**REQUIRED WORK:** Return the lines below exactly as they appear, starting with the line that contains "this 1049×1028 image." and going down to the line that contains "[976, 1045, 996, 1059] StreetNumber: 1639", with both of those lines included.

Source data:

* * *

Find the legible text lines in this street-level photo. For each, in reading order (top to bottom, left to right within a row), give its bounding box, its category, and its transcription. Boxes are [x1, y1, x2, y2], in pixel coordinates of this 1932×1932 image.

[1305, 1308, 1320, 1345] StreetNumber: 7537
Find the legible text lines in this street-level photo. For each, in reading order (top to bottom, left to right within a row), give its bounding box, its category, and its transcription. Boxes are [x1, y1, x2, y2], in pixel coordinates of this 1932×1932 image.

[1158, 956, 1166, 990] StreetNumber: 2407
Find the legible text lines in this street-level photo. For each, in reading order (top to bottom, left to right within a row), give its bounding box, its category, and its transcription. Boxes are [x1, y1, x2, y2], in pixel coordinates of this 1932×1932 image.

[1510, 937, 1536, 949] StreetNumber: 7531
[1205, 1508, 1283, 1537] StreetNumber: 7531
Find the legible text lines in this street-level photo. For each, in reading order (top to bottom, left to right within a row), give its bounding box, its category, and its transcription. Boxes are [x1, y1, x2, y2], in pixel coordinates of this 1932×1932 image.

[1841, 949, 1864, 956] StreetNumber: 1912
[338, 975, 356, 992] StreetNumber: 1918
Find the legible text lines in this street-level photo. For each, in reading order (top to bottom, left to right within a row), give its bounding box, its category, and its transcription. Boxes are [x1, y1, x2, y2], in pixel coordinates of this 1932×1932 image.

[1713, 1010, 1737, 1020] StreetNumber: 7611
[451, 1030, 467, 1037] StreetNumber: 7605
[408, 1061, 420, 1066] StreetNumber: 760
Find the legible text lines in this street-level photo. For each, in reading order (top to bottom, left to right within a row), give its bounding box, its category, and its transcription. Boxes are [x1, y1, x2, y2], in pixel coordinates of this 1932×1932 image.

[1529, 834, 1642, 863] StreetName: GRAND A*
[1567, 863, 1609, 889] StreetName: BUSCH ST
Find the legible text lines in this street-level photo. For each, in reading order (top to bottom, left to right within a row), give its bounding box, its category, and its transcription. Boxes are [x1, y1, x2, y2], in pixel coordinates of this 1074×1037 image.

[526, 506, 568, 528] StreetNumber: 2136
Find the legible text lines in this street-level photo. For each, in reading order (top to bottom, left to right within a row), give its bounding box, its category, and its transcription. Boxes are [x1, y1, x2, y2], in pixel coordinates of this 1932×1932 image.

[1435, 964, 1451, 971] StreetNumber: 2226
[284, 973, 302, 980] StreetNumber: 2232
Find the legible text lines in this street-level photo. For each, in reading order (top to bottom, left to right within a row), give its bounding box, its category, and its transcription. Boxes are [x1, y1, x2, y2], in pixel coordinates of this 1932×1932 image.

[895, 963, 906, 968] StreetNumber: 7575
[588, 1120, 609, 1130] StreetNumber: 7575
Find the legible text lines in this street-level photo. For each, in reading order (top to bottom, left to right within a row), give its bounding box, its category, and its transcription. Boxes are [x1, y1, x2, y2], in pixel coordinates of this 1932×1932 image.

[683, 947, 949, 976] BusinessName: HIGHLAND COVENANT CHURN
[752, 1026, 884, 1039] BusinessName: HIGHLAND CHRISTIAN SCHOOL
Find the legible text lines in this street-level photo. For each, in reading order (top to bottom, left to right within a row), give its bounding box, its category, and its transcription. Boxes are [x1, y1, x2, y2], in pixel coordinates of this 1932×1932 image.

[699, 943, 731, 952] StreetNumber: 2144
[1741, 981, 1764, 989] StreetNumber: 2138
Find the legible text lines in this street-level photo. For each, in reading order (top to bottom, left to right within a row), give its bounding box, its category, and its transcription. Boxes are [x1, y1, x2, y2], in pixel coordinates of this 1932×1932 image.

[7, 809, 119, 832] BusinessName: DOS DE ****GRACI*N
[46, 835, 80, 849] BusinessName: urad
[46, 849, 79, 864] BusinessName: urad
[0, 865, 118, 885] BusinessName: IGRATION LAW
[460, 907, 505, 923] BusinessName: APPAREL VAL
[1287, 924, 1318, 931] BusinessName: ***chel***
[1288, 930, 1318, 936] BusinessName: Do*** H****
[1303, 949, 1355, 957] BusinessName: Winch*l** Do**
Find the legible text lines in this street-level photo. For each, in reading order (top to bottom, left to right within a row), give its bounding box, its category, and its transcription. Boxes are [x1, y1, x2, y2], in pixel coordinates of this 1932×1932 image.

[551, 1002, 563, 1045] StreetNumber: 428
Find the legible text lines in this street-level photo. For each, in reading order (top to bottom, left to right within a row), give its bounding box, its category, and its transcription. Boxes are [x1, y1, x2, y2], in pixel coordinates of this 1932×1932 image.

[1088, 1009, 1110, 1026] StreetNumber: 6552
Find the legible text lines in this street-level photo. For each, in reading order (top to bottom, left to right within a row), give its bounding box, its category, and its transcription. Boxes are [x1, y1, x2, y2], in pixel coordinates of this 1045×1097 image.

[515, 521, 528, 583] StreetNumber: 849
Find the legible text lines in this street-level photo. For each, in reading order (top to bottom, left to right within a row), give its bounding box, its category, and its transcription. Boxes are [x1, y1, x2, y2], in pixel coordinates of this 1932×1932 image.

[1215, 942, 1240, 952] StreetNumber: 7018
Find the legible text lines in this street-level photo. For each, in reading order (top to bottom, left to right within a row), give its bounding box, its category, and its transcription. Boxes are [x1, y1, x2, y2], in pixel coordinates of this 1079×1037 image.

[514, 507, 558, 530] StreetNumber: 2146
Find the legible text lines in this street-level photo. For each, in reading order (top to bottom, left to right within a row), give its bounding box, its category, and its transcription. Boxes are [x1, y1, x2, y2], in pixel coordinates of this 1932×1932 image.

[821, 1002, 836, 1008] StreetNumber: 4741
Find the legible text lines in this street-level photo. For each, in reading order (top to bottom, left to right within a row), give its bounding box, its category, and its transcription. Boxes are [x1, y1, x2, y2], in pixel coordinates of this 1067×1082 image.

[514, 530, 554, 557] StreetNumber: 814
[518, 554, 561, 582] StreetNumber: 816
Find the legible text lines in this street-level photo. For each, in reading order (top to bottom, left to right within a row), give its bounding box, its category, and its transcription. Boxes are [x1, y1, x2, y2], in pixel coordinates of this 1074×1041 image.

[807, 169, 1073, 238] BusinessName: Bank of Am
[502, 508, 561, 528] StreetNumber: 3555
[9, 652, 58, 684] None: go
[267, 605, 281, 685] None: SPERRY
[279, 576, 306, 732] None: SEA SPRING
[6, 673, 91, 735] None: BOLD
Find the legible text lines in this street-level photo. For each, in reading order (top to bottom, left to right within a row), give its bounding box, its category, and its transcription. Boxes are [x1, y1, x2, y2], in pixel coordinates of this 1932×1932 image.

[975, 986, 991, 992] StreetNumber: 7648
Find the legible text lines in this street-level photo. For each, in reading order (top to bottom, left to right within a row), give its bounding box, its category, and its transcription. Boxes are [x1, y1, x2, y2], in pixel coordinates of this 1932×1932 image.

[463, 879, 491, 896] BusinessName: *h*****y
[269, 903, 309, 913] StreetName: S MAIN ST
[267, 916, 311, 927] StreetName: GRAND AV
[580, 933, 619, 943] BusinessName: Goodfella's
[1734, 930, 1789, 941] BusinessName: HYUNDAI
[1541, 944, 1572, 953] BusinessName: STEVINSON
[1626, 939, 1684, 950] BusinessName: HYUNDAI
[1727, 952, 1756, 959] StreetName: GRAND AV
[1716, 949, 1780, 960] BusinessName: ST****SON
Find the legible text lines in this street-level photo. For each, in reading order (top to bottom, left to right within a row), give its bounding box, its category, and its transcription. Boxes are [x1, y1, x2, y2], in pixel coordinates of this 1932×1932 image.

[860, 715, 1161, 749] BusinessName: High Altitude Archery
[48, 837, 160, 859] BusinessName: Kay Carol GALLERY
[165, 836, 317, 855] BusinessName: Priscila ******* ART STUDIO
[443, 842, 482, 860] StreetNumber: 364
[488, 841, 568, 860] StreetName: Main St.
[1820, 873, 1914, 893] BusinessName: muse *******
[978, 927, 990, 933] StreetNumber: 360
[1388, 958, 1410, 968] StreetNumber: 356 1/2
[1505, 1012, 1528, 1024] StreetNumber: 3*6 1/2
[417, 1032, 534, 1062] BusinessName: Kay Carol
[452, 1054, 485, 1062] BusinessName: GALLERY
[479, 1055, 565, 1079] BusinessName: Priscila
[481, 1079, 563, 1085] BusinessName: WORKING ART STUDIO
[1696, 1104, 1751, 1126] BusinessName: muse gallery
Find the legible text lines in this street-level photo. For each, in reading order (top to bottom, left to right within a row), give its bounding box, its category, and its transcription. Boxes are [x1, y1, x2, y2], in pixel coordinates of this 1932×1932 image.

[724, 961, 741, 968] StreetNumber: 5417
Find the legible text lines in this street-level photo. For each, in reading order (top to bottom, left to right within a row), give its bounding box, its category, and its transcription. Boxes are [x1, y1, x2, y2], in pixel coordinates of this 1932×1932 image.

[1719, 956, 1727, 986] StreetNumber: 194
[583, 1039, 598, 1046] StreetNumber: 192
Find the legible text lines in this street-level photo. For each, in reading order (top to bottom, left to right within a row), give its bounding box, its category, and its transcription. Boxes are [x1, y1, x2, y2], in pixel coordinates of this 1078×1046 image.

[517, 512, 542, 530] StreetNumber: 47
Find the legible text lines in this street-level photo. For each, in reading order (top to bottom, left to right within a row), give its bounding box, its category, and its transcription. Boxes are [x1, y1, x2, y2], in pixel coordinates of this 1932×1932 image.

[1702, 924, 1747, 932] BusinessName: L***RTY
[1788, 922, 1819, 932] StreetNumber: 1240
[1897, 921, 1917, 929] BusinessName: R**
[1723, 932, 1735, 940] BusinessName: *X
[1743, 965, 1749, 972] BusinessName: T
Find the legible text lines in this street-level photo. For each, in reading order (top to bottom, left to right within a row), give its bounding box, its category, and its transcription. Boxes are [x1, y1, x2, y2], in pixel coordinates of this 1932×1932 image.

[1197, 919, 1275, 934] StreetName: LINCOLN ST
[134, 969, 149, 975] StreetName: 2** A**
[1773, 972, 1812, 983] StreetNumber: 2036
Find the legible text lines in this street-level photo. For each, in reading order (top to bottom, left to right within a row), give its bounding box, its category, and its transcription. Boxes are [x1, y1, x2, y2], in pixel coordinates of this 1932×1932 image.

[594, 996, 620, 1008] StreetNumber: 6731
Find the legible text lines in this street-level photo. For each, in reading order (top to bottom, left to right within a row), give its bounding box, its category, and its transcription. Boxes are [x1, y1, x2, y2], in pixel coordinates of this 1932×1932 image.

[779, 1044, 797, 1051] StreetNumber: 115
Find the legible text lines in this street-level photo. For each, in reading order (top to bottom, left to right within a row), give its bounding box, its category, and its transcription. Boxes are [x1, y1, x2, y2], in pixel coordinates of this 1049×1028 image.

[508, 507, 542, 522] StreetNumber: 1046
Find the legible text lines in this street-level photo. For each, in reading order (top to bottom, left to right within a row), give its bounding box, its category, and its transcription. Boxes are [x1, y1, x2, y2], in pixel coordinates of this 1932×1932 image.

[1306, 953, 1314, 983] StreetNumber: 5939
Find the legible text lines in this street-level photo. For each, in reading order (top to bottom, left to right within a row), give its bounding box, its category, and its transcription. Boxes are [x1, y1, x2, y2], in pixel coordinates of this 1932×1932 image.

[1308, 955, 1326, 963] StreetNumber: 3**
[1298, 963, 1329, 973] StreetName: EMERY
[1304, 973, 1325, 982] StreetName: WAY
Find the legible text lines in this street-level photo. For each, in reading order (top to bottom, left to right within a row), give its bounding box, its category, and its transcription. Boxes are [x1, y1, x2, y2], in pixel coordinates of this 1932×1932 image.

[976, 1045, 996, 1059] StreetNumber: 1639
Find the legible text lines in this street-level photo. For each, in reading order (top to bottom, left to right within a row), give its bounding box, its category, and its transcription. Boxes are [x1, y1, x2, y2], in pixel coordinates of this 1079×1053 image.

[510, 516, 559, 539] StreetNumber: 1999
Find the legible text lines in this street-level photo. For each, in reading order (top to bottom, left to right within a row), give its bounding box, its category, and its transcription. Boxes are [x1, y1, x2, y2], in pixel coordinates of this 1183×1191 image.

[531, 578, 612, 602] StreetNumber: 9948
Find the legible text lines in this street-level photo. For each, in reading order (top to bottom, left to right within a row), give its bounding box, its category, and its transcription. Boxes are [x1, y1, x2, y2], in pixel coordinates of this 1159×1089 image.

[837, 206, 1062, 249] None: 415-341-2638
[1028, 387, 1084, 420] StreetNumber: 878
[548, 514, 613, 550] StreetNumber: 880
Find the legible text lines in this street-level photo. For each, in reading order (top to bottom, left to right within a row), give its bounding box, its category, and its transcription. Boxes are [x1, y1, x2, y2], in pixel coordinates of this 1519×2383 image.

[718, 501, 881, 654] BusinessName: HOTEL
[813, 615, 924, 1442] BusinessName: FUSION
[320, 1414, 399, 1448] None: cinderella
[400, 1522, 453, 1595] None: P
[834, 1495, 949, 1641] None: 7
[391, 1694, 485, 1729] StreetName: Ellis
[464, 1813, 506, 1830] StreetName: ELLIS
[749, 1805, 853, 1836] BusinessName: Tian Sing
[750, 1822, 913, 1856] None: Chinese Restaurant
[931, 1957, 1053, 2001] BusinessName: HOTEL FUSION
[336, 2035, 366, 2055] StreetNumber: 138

* * *

**ANSWER TO THIS EXERCISE:**
Find the legible text lines in this street-level photo. For each, in reading order (top to bottom, left to right within a row), give its bounding box, its category, and its transcription. Boxes are [x1, y1, x2, y2], in pixel coordinates of this 1049×1028 image.

[508, 507, 542, 522] StreetNumber: 1046
Find the legible text lines in this street-level photo. For each, in reading order (top to bottom, left to right within a row), give its bounding box, its category, and its transcription. Boxes are [x1, y1, x2, y2], in pixel coordinates of this 1932×1932 image.

[1306, 953, 1314, 983] StreetNumber: 5939
Find the legible text lines in this street-level photo. For each, in reading order (top to bottom, left to right within a row), give its bounding box, its category, and its transcription. Boxes are [x1, y1, x2, y2], in pixel coordinates of this 1932×1932 image.

[1308, 955, 1326, 963] StreetNumber: 3**
[1298, 963, 1329, 973] StreetName: EMERY
[1304, 973, 1325, 982] StreetName: WAY
Find the legible text lines in this street-level photo. For each, in reading order (top to bottom, left to right within a row), give its bounding box, its category, and its transcription. Boxes are [x1, y1, x2, y2], in pixel coordinates of this 1932×1932 image.

[976, 1045, 996, 1059] StreetNumber: 1639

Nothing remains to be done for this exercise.